Your output consists solely of the lines from the one that contains "left eye: (553, 309)" to the end of the material, each reproduced exactly; pictures do not belong in it.

* [Information provided]:
──────────

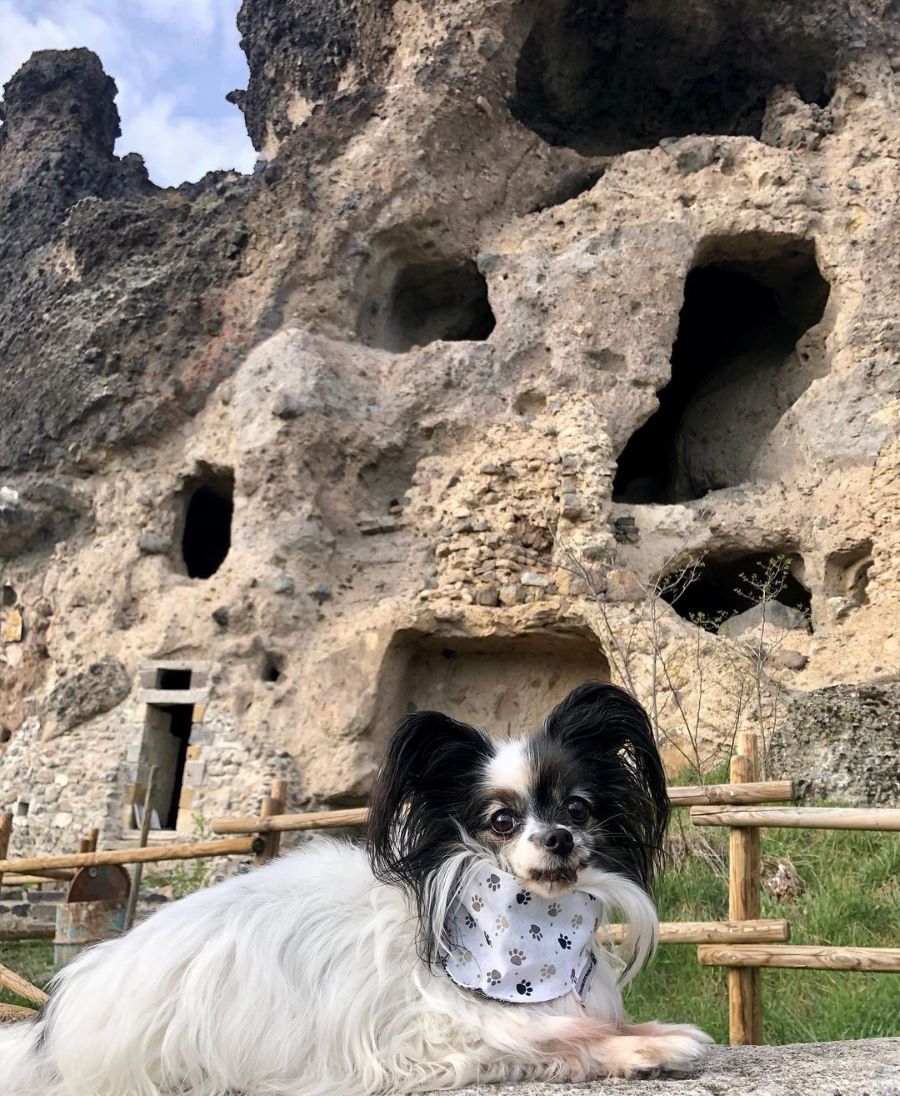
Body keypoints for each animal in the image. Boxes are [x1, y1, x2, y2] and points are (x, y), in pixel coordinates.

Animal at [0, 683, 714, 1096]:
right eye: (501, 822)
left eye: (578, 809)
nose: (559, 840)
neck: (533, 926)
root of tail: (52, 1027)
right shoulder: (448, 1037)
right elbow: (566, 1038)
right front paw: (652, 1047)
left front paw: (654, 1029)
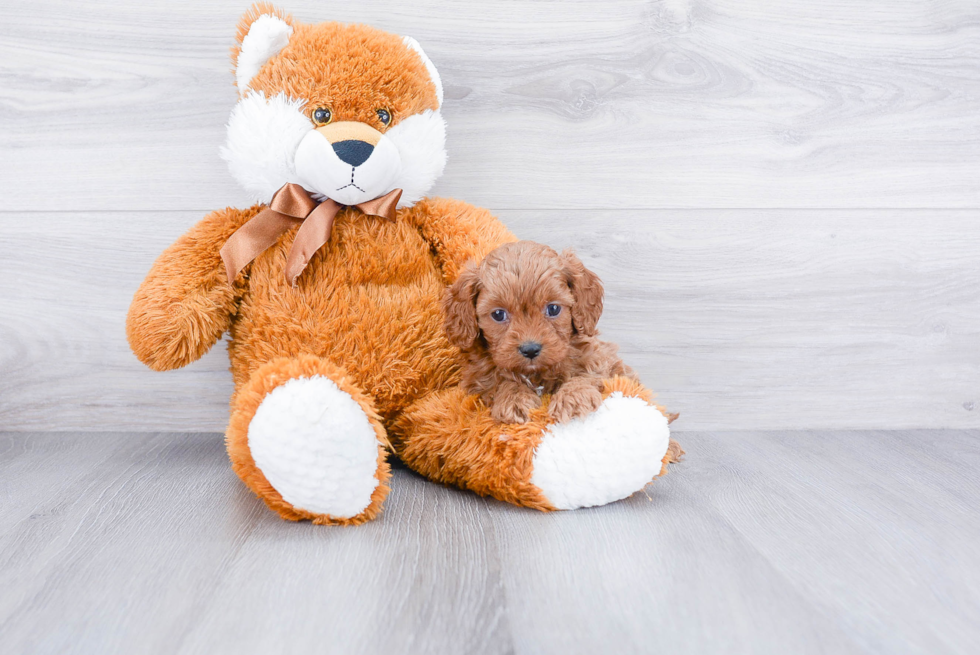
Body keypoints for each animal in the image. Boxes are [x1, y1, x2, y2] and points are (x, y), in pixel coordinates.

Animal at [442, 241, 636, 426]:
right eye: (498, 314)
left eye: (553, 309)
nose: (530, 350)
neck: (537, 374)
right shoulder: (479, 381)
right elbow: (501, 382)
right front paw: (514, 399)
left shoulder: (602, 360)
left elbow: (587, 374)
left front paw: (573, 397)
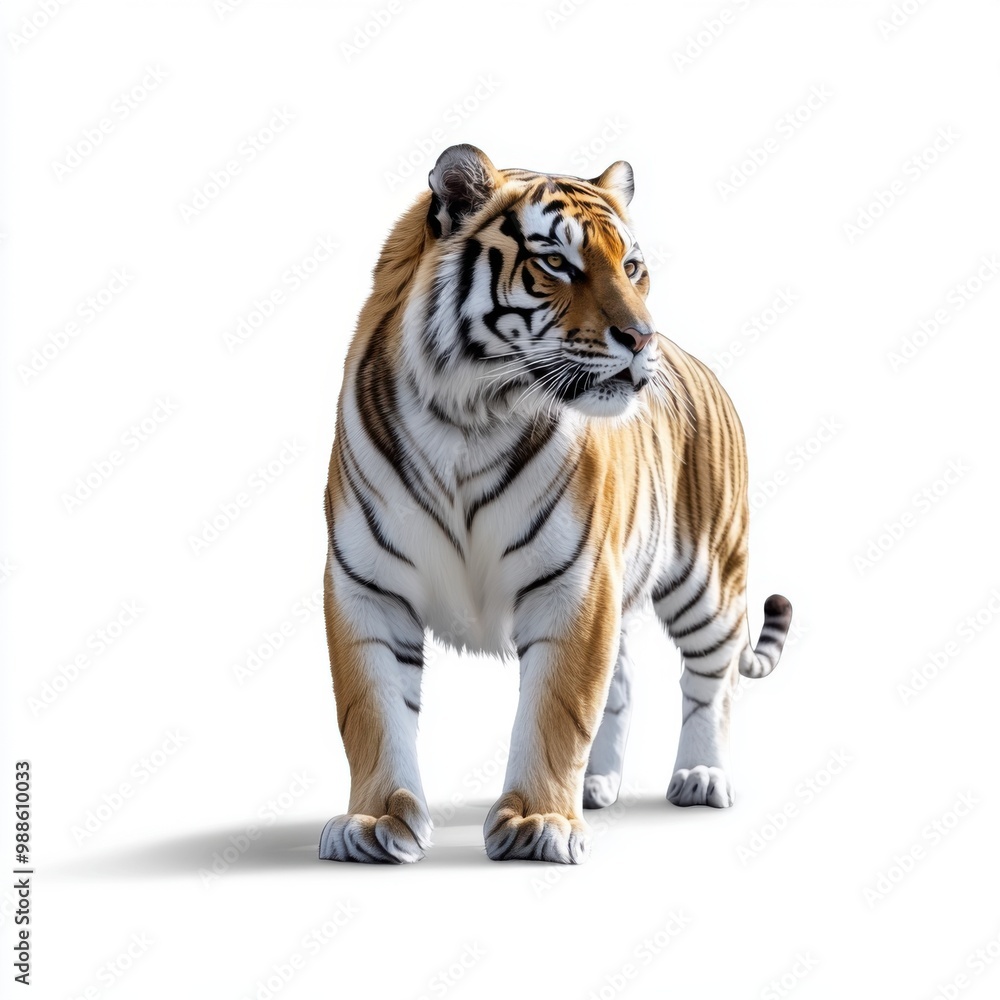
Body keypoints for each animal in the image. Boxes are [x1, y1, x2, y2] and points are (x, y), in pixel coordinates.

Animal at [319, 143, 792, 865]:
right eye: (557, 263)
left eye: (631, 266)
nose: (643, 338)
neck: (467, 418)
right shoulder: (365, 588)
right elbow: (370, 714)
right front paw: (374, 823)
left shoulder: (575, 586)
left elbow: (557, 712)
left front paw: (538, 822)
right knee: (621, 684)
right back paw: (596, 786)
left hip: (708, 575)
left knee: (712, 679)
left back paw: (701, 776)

──────────

* [Answer space]:
left eye: (553, 309)
nose: (530, 350)
neck: (537, 374)
right shoulder: (479, 381)
right elbow: (501, 382)
right front paw: (514, 399)
left shoulder: (602, 360)
left elbow: (587, 374)
left front paw: (573, 397)
Body keypoints for each animal in the image. Boxes are [x1, y1, x2, y2] and points are (x, y), in pixel coordinates.

Animal at [319, 143, 792, 865]:
right eye: (557, 263)
left eye: (631, 266)
nose: (643, 338)
neck: (467, 418)
right shoulder: (365, 588)
right elbow: (370, 714)
right front paw: (374, 823)
left shoulder: (575, 586)
left elbow: (557, 712)
left front paw: (538, 822)
right knee: (621, 684)
right back paw: (596, 786)
left hip: (708, 575)
left knee: (712, 679)
left back paw: (701, 776)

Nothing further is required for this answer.